Your assignment: Where a line of the records holds the string "input", copy that line.

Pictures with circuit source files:
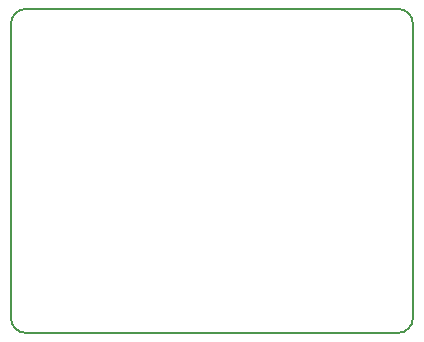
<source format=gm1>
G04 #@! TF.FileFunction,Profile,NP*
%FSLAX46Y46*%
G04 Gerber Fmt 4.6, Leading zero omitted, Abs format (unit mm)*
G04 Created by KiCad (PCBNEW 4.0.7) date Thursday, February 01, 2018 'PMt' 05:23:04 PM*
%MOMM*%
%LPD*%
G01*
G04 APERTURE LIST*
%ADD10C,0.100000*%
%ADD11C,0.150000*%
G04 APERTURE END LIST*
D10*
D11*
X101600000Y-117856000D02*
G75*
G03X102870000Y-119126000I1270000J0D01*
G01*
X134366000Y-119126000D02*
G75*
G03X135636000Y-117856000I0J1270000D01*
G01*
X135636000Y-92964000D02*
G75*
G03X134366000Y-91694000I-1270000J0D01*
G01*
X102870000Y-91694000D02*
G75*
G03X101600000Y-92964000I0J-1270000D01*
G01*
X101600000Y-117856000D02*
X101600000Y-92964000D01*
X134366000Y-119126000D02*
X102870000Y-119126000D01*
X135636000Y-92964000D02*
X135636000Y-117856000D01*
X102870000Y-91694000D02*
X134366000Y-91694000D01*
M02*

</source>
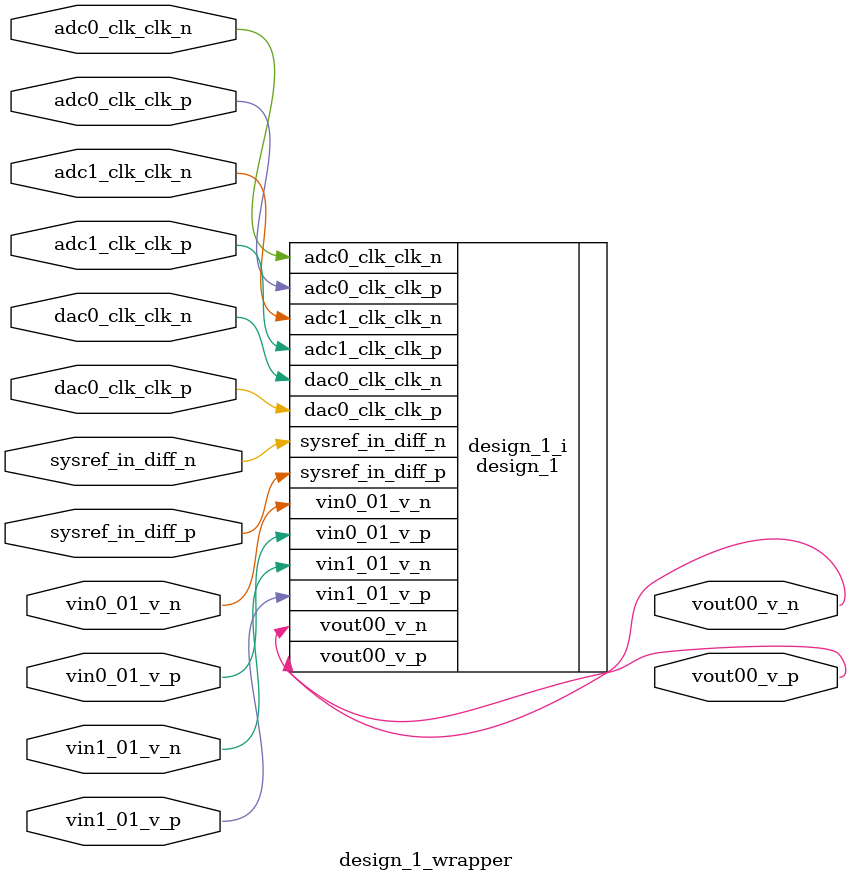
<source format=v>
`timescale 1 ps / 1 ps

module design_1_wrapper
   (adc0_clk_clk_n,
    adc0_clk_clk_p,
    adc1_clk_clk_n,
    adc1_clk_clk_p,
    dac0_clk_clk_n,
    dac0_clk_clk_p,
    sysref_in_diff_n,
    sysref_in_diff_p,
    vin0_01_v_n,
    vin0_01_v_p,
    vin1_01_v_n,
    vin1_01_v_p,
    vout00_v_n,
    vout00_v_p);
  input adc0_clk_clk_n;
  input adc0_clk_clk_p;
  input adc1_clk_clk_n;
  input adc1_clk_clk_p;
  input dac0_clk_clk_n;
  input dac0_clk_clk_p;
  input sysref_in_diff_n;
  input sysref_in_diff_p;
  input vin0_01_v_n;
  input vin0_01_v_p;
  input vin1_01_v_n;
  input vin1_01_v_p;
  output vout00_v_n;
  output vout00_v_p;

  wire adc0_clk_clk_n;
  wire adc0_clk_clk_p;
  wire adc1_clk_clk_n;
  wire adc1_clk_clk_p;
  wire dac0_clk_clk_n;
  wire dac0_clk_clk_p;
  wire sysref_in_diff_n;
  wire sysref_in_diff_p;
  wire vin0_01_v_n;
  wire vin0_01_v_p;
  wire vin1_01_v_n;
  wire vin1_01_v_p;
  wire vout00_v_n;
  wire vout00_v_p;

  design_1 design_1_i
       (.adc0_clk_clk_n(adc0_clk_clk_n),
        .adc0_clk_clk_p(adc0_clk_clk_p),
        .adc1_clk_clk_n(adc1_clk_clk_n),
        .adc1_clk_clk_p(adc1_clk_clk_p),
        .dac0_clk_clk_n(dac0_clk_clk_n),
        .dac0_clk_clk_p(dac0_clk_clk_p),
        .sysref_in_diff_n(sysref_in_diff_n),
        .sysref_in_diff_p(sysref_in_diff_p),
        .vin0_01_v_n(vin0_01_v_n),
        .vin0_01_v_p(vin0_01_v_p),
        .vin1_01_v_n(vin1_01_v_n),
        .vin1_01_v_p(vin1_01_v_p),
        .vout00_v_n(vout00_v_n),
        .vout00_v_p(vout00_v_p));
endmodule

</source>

Exercise result:
  input adc0_clk_clk_n;
  input adc0_clk_clk_p;
  input adc1_clk_clk_n;
  input adc1_clk_clk_p;
  input dac0_clk_clk_n;
  input dac0_clk_clk_p;
  input sysref_in_diff_n;
  input sysref_in_diff_p;
  input vin0_01_v_n;
  input vin0_01_v_p;
  input vin1_01_v_n;
  input vin1_01_v_p;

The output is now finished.